§ **RECORDS FOR THIS EXERCISE**:
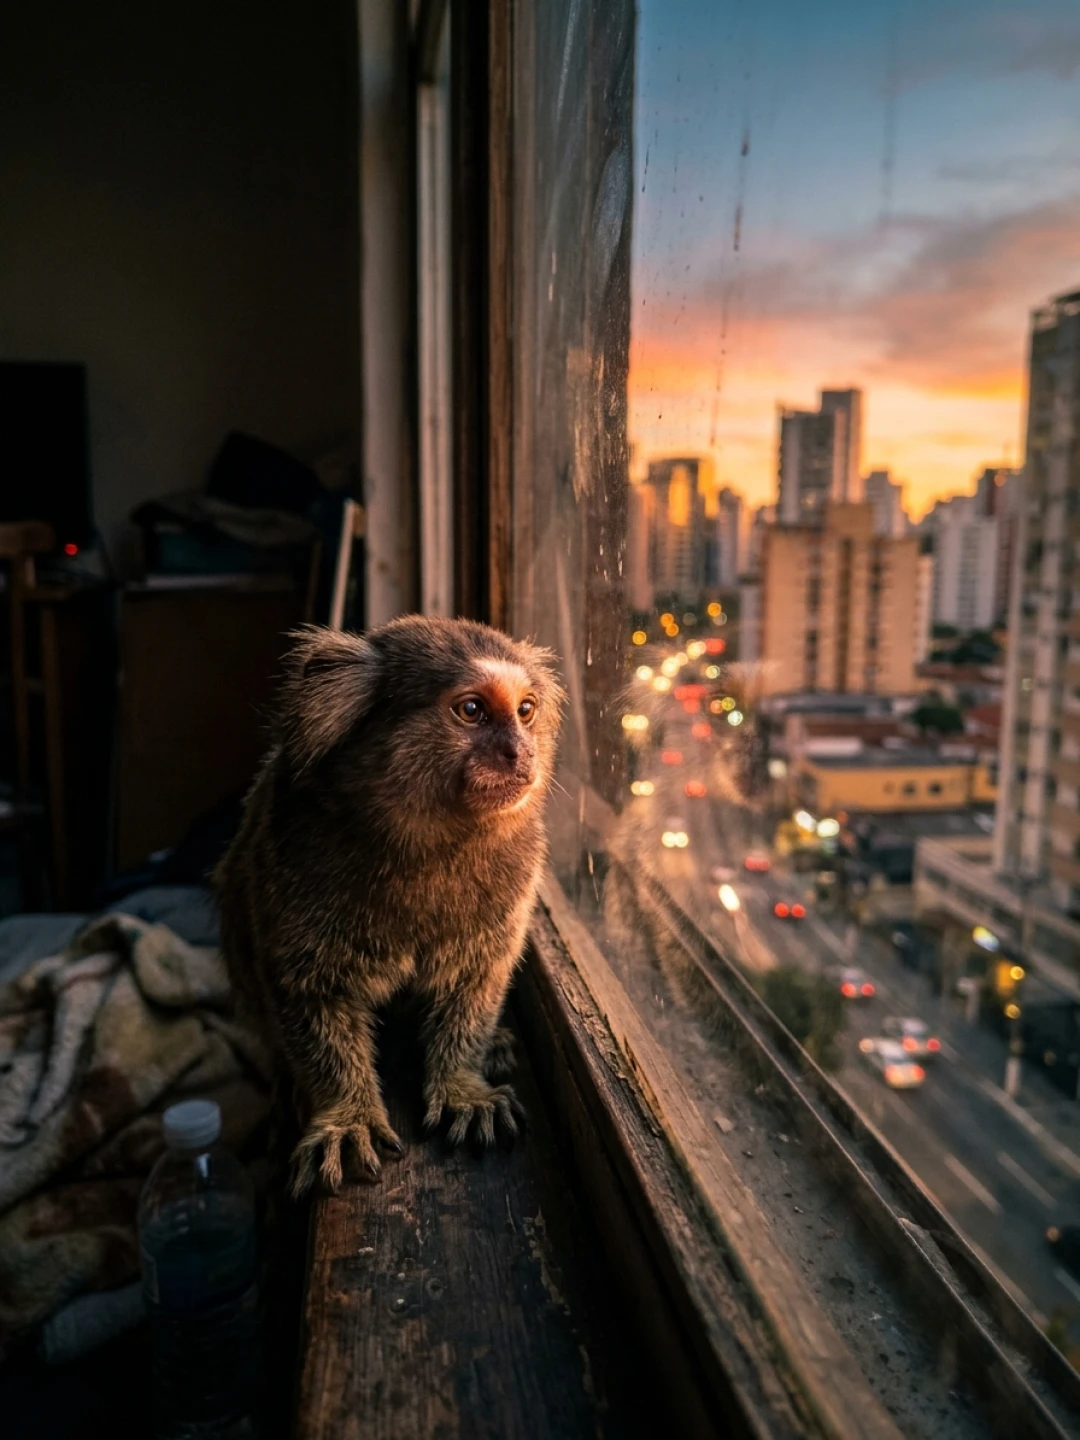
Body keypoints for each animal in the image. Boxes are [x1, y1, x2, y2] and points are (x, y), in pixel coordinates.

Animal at [213, 615, 564, 1198]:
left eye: (525, 711)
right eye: (471, 710)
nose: (520, 753)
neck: (427, 848)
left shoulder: (515, 881)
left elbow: (476, 986)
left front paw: (463, 1084)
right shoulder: (290, 854)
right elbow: (309, 1000)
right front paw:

§ **WORK TO COMPLETE**:
Your answer must be a single number: the count of lines in the records that include "left".

§ **EXERCISE OUTPUT**:
4